WORK TASK
All entries must be given again exactly as written.

INPUT DATA
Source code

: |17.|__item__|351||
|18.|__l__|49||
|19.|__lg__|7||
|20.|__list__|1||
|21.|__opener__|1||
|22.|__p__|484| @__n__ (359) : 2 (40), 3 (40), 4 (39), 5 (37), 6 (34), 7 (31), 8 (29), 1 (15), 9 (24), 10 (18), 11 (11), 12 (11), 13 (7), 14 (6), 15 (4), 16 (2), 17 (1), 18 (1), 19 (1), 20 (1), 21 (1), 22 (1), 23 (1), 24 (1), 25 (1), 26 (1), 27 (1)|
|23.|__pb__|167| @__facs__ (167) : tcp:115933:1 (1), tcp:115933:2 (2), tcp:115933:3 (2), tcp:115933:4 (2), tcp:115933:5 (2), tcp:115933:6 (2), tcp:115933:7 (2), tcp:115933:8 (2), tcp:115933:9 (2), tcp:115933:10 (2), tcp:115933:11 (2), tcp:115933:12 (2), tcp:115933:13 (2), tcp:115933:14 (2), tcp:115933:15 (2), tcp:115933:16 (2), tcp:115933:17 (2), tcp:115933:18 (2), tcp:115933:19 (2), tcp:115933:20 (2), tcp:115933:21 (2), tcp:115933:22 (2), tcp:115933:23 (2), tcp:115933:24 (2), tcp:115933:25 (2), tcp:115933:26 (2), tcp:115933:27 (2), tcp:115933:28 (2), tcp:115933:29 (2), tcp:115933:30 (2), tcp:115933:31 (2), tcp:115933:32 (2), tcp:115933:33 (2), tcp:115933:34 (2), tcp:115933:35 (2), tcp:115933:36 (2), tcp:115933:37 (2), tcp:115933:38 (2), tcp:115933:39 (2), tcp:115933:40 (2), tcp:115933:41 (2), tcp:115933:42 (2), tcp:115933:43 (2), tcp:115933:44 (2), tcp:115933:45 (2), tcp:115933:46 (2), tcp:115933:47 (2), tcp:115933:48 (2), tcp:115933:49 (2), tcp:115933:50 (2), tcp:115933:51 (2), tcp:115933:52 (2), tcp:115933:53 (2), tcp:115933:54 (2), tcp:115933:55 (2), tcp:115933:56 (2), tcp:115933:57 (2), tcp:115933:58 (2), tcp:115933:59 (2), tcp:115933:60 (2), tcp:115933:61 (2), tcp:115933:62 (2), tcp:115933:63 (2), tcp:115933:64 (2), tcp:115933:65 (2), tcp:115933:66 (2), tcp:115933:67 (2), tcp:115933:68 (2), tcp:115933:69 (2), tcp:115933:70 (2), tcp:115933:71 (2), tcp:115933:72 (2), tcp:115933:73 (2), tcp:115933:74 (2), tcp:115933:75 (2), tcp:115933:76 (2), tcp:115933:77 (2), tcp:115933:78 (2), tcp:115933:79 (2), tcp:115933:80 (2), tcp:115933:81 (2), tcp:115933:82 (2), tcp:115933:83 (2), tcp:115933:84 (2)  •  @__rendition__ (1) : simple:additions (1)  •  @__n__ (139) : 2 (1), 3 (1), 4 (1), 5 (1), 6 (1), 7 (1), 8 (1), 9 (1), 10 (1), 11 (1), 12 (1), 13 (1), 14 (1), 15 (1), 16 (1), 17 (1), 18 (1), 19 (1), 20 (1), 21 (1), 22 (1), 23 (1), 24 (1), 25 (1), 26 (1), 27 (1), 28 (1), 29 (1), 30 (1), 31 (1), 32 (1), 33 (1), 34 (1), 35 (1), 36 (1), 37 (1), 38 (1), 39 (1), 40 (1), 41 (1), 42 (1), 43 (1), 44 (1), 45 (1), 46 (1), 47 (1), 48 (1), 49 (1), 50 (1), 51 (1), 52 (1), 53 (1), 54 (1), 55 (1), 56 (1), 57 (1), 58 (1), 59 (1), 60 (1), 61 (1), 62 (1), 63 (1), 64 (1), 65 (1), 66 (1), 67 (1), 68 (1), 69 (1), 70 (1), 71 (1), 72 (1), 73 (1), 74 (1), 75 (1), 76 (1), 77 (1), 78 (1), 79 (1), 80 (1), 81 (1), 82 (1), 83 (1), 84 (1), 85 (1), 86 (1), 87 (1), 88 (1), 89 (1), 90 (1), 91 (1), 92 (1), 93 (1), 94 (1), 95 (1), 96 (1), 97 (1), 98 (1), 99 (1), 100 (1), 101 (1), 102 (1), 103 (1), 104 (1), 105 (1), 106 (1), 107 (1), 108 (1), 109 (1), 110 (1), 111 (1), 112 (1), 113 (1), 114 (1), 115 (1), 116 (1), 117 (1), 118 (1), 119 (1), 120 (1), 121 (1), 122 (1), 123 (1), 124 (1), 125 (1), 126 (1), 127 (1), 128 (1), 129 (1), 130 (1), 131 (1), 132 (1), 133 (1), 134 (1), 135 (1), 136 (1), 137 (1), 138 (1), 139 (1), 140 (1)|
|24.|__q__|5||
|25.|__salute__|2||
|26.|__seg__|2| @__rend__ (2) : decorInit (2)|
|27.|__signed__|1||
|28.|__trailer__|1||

ANSWER SPACE
Source code

: |17.|__item__|351||
|18.|__l__|49||
|19.|__lg__|7||
|20.|__list__|1||
|21.|__opener__|1||
|22.|__p__|484| @__n__ (359) : 2 (40), 3 (40), 4 (39), 5 (37), 6 (34), 7 (31), 8 (29), 1 (15), 9 (24), 10 (18), 11 (11), 12 (11), 13 (7), 14 (6), 15 (4), 16 (2), 17 (1), 18 (1), 19 (1), 20 (1), 21 (1), 22 (1), 23 (1), 24 (1), 25 (1), 26 (1), 27 (1)|
|23.|__pb__|167| @__facs__ (167) : tcp:115933:1 (1), tcp:115933:2 (2), tcp:115933:3 (2), tcp:115933:4 (2), tcp:115933:5 (2), tcp:115933:6 (2), tcp:115933:7 (2), tcp:115933:8 (2), tcp:115933:9 (2), tcp:115933:10 (2), tcp:115933:11 (2), tcp:115933:12 (2), tcp:115933:13 (2), tcp:115933:14 (2), tcp:115933:15 (2), tcp:115933:16 (2), tcp:115933:17 (2), tcp:115933:18 (2), tcp:115933:19 (2), tcp:115933:20 (2), tcp:115933:21 (2), tcp:115933:22 (2), tcp:115933:23 (2), tcp:115933:24 (2), tcp:115933:25 (2), tcp:115933:26 (2), tcp:115933:27 (2), tcp:115933:28 (2), tcp:115933:29 (2), tcp:115933:30 (2), tcp:115933:31 (2), tcp:115933:32 (2), tcp:115933:33 (2), tcp:115933:34 (2), tcp:115933:35 (2), tcp:115933:36 (2), tcp:115933:37 (2), tcp:115933:38 (2), tcp:115933:39 (2), tcp:115933:40 (2), tcp:115933:41 (2), tcp:115933:42 (2), tcp:115933:43 (2), tcp:115933:44 (2), tcp:115933:45 (2), tcp:115933:46 (2), tcp:115933:47 (2), tcp:115933:48 (2), tcp:115933:49 (2), tcp:115933:50 (2), tcp:115933:51 (2), tcp:115933:52 (2), tcp:115933:53 (2), tcp:115933:54 (2), tcp:115933:55 (2), tcp:115933:56 (2), tcp:115933:57 (2), tcp:115933:58 (2), tcp:115933:59 (2), tcp:115933:60 (2), tcp:115933:61 (2), tcp:115933:62 (2), tcp:115933:63 (2), tcp:115933:64 (2), tcp:115933:65 (2), tcp:115933:66 (2), tcp:115933:67 (2), tcp:115933:68 (2), tcp:115933:69 (2), tcp:115933:70 (2), tcp:115933:71 (2), tcp:115933:72 (2), tcp:115933:73 (2), tcp:115933:74 (2), tcp:115933:75 (2), tcp:115933:76 (2), tcp:115933:77 (2), tcp:115933:78 (2), tcp:115933:79 (2), tcp:115933:80 (2), tcp:115933:81 (2), tcp:115933:82 (2), tcp:115933:83 (2), tcp:115933:84 (2)  •  @__rendition__ (1) : simple:additions (1)  •  @__n__ (139) : 2 (1), 3 (1), 4 (1), 5 (1), 6 (1), 7 (1), 8 (1), 9 (1), 10 (1), 11 (1), 12 (1), 13 (1), 14 (1), 15 (1), 16 (1), 17 (1), 18 (1), 19 (1), 20 (1), 21 (1), 22 (1), 23 (1), 24 (1), 25 (1), 26 (1), 27 (1), 28 (1), 29 (1), 30 (1), 31 (1), 32 (1), 33 (1), 34 (1), 35 (1), 36 (1), 37 (1), 38 (1), 39 (1), 40 (1), 41 (1), 42 (1), 43 (1), 44 (1), 45 (1), 46 (1), 47 (1), 48 (1), 49 (1), 50 (1), 51 (1), 52 (1), 53 (1), 54 (1), 55 (1), 56 (1), 57 (1), 58 (1), 59 (1), 60 (1), 61 (1), 62 (1), 63 (1), 64 (1), 65 (1), 66 (1), 67 (1), 68 (1), 69 (1), 70 (1), 71 (1), 72 (1), 73 (1), 74 (1), 75 (1), 76 (1), 77 (1), 78 (1), 79 (1), 80 (1), 81 (1), 82 (1), 83 (1), 84 (1), 85 (1), 86 (1), 87 (1), 88 (1), 89 (1), 90 (1), 91 (1), 92 (1), 93 (1), 94 (1), 95 (1), 96 (1), 97 (1), 98 (1), 99 (1), 100 (1), 101 (1), 102 (1), 103 (1), 104 (1), 105 (1), 106 (1), 107 (1), 108 (1), 109 (1), 110 (1), 111 (1), 112 (1), 113 (1), 114 (1), 115 (1), 116 (1), 117 (1), 118 (1), 119 (1), 120 (1), 121 (1), 122 (1), 123 (1), 124 (1), 125 (1), 126 (1), 127 (1), 128 (1), 129 (1), 130 (1), 131 (1), 132 (1), 133 (1), 134 (1), 135 (1), 136 (1), 137 (1), 138 (1), 139 (1), 140 (1)|
|24.|__q__|5||
|25.|__salute__|2||
|26.|__seg__|2| @__rend__ (2) : decorInit (2)|
|27.|__signed__|1||
|28.|__trailer__|1||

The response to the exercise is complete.